Exercise:
List every symptom that the excerpted passage below names as a main side effect.

[[ Excerpted passage, beginning ]]

Regarding capacity selection, the studies used 50 g and 75 g of CHO. The 50 g dose may have been derived from a previous article about glucose examination [31]. In the PP2hr test, CHO was fixed at 75 g. So, all trials used either 50 g or 75 g of CHO.

Most of the side effects were related to the gastrointestinal tract. It seems to relate with characteristics of the experiments. Flatulence, bloating, and loose stool were the main symptoms. However, there were no serious adverse events, and the side effects gradually disappeared over time.

Blood sugar levels were measured intensively, but insulin and other indicators were also used. In particular, because of the relationship between sugar and lipids, there were some studies using the lipid levels [32].

[[ Excerpted passage, end ]]
[[ Raw data, beginning ]]

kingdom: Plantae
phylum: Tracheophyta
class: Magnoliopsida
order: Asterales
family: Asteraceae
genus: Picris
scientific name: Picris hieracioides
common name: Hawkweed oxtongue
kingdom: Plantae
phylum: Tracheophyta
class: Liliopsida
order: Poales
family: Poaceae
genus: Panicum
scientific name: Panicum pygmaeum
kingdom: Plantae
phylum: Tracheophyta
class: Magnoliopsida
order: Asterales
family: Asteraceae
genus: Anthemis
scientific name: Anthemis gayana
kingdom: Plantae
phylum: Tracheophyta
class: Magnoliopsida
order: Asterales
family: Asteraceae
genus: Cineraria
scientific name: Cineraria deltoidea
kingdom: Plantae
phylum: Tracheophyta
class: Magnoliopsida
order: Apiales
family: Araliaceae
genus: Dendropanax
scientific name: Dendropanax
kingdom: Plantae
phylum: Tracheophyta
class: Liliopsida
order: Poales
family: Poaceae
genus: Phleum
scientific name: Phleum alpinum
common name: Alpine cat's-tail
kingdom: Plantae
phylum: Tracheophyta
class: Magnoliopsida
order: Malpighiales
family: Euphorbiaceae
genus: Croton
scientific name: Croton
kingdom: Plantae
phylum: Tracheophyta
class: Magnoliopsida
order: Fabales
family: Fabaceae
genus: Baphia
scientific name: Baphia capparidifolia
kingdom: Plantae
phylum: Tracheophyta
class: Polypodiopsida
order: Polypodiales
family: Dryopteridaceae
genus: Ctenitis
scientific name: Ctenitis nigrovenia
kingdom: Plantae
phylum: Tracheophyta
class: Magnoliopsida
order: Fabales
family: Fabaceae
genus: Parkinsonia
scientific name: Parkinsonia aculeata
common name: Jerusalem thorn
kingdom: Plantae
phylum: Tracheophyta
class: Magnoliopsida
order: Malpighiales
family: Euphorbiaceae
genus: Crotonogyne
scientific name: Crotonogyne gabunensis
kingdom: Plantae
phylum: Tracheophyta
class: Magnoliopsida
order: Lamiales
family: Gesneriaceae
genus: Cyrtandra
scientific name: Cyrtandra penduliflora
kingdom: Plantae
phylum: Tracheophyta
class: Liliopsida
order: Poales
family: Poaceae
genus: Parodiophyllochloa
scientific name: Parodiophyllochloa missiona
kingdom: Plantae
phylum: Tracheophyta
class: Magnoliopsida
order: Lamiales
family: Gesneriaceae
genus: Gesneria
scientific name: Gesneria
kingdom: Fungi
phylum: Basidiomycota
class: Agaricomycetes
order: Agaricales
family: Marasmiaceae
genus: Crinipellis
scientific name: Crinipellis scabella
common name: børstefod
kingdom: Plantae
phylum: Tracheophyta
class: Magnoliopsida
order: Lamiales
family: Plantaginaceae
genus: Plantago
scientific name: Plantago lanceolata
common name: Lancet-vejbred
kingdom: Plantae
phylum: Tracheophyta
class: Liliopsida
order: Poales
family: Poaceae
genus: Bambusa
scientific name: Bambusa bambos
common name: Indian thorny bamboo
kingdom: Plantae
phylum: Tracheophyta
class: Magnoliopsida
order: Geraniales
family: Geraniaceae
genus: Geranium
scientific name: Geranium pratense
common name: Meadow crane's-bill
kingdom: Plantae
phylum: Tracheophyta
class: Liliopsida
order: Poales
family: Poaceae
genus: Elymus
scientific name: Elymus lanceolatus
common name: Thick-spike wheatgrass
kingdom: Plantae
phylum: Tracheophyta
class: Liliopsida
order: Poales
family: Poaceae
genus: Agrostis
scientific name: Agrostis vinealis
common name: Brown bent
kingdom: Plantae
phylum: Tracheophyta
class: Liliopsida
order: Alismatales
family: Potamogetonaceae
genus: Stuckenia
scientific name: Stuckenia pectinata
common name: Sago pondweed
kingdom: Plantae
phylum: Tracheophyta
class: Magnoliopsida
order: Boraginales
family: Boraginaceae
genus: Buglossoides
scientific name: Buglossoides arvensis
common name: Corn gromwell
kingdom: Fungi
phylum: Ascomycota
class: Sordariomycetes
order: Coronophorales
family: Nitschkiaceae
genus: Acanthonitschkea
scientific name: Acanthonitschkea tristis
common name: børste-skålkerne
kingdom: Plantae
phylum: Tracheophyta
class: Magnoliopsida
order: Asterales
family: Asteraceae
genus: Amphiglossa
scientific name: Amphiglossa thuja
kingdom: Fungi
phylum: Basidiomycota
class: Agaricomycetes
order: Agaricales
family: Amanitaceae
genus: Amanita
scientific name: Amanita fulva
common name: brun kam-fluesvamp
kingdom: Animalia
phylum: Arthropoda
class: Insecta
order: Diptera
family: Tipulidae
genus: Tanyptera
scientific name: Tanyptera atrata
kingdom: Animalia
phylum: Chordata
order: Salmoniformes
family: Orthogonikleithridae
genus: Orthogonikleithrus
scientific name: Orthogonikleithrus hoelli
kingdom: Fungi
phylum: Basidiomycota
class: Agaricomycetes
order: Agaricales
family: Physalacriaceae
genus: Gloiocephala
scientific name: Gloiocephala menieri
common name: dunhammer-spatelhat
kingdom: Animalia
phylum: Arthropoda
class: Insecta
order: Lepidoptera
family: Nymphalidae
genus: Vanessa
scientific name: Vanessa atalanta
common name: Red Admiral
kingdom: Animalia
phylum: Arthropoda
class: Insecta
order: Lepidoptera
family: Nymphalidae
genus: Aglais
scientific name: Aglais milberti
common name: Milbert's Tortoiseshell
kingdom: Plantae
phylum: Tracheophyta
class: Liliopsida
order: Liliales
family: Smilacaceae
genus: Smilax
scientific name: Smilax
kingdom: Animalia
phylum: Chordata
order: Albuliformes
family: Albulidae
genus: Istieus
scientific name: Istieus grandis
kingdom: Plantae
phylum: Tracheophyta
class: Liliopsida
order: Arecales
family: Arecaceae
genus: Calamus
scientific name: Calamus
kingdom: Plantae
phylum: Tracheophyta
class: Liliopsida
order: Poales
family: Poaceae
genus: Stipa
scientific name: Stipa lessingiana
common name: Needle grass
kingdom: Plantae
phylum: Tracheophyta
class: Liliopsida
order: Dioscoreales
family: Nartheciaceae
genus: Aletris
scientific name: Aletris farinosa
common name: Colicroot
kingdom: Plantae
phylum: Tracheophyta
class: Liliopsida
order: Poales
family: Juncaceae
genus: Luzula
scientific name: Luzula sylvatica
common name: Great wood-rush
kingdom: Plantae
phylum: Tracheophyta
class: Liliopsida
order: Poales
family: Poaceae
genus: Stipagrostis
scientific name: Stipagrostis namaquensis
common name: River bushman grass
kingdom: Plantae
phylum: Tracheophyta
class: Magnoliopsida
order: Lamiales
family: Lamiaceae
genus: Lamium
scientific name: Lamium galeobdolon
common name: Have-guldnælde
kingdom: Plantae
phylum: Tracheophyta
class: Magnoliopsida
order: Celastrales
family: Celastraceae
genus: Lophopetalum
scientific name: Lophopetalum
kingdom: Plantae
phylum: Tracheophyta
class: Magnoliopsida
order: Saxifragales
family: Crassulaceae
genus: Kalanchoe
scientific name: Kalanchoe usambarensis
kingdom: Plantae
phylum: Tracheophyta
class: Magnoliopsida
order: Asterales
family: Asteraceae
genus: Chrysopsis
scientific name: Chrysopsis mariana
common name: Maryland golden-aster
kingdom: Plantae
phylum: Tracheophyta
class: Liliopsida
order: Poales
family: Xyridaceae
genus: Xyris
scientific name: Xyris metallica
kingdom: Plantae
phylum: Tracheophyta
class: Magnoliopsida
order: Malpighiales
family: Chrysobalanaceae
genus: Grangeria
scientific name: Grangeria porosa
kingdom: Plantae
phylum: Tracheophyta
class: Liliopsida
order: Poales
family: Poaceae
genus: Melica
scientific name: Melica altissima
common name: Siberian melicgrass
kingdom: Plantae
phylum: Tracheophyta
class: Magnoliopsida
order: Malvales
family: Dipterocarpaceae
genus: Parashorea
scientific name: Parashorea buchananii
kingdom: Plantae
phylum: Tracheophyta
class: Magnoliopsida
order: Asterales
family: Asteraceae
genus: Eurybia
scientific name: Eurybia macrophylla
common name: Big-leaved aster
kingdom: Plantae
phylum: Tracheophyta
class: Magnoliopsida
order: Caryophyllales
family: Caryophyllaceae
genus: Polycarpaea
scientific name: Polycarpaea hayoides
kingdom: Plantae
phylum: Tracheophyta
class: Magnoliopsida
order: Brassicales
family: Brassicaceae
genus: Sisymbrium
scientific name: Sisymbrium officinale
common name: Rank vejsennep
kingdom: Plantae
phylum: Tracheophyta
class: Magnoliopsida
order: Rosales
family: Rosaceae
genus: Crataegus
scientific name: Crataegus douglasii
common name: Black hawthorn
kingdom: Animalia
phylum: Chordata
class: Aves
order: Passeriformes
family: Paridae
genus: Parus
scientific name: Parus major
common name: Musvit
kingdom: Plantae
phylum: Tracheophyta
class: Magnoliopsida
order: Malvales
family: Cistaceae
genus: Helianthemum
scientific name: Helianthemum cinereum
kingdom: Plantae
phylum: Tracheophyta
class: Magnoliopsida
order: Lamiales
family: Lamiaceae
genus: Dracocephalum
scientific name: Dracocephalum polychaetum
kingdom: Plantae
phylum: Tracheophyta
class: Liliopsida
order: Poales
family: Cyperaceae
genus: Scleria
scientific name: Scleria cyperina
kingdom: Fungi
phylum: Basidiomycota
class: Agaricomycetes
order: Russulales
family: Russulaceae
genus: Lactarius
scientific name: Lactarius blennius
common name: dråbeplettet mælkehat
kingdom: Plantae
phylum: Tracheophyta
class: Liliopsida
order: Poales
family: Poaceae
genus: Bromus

[[ Raw data, end ]]

Answer:
Flatulence, bloating, and loose stool.